Our study has some limitations and assumptions. We used self-reported data on symptoms that can lead to bias. For example, should users in deprived areas report more symptoms due to a facet of the socioeconomic environment (eg, higher air pollution), this could lead to an incorrectly higher predicted prevalence in deprived areas. Second, app users are a self-selected group, not representative of the general population. Our approach to adjust for age and sex differences at MSOA level is unlikely to sufficiently overcome selection and collider bias.9 Third, our predicted COVID-19 prevalence is not from confirmed tests via RT-PCR, but rather based on self-reported symptoms. Additionally, we assume that people who have symptoms or have been exposed to COVID-19 are equally likely to use the app as those who do not. We performed a sensitivity analysis by rerunning the pooled analysis on individuals who were self-reportedly healthy at sign up and found the observed associations remained (online supplemental table S3), suggesting selection bias associated with being unhealthy at sign up is not influencing the observed associations of COVID-19 and deprivation. We also assume that people report symptoms in the same way and that their drop-out patterns do not differ by space, time and symptom reports. Finally, we aggregated data at MSOA level that could lead to ecological bias. We also cannot conclude that deprivation increased COVID-19 prevalence, as there could be unmeasured confounders or other factors.

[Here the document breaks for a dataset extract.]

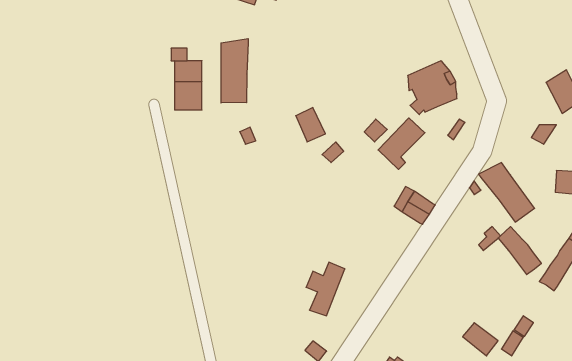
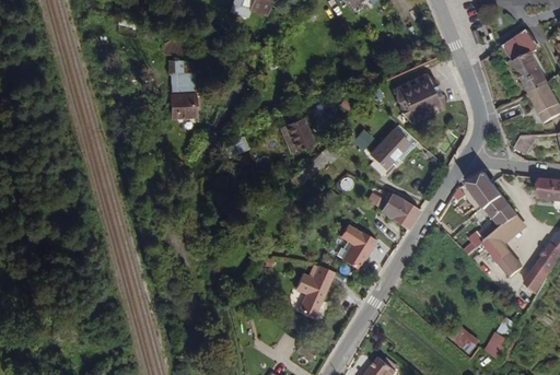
building: none -> [500,30,546,94]
building: [221,39,248,103] -> none
building: none -> [492,214,525,244]
building: none -> [339,223,376,270]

Future work should check our assumptions and seek to integrate these data with data on area-level morbidity, extended pollution data, ethnicity and disease severity. Indeed, higher mortality has been observed among minority ethnic groups,10 and disentangling the environmental and biological factors contributing to greater disease burden in both deprived areas and among ethnic minorities is an essential focus of future work to ensure resources and intervention are better assigned.